| Passage shown |
I only need help in the first limit and then I will do the rest alone and post the answer.I have to evaluate 20 limit in my homework but I only need the method and I swear I will do the rest on my own. Please just show me the way and don't downvote please.
$$ \lim_{x\to 0} \frac{(\sin x)^2\tan x }{x^4} $$
$$ \lim_{x\to 0} \frac{\tan 4x }{\sin 2x} $$
$$ \lim_{x\to 0} \frac{(1- \cos 2x) }{\tan^2 3x} $$
$$ \lim_{x\to 0} \frac{2\sin x-\sin 2x }{x^2} $$
Thank you for help.
In general, for limits $x\rightarrow 0$, I would do something like this:
$$ \cos(x)\approx 1-\frac12 x^2+\frac1{24}x^4-\cdots $$ $$ \sin(x)\approx x-\frac16 x^3+\frac1{120}x^5-\cdots $$
You then can use your usual limit techniques for polynomials. As a rule of thumb, most of the time it suffices to know, that $\sin$ behaves like $x$ and $\cos$ behaves like $1$ or $1-\frac 12x^2$.

| Problem to work on |
Transcribe the passage of the thread on limits word for word, beginning at the words "I only need help" and stopping after "you for help.".

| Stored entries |
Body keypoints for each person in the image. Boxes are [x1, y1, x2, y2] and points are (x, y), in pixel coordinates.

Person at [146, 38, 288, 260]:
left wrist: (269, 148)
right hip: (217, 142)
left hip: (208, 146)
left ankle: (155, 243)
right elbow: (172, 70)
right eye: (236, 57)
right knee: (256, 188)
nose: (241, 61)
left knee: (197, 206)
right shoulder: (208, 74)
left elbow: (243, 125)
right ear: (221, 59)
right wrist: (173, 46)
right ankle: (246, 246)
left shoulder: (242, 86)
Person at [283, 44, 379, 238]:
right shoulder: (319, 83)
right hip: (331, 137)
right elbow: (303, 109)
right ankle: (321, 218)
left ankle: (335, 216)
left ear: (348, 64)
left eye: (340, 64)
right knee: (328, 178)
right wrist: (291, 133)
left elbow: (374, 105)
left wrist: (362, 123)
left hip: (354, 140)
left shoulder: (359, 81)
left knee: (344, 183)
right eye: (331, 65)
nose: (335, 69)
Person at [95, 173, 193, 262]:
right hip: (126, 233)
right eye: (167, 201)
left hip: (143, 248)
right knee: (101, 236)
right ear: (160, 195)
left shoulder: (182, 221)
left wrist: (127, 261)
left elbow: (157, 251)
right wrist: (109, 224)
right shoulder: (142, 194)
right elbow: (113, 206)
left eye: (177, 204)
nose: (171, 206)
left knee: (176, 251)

| Answer space |
I only need help in the first limit and then I will do the rest alone and post the answer.I have to evaluate 20 limit in my homework but I only need the method and I swear I will do the rest on my own. Please just show me the way and don't downvote please.
$$ \lim_{x\to 0} \frac{(\sin x)^2\tan x }{x^4} $$
$$ \lim_{x\to 0} \frac{\tan 4x }{\sin 2x} $$
$$ \lim_{x\to 0} \frac{(1- \cos 2x) }{\tan^2 3x} $$
$$ \lim_{x\to 0} \frac{2\sin x-\sin 2x }{x^2} $$
Thank you for help.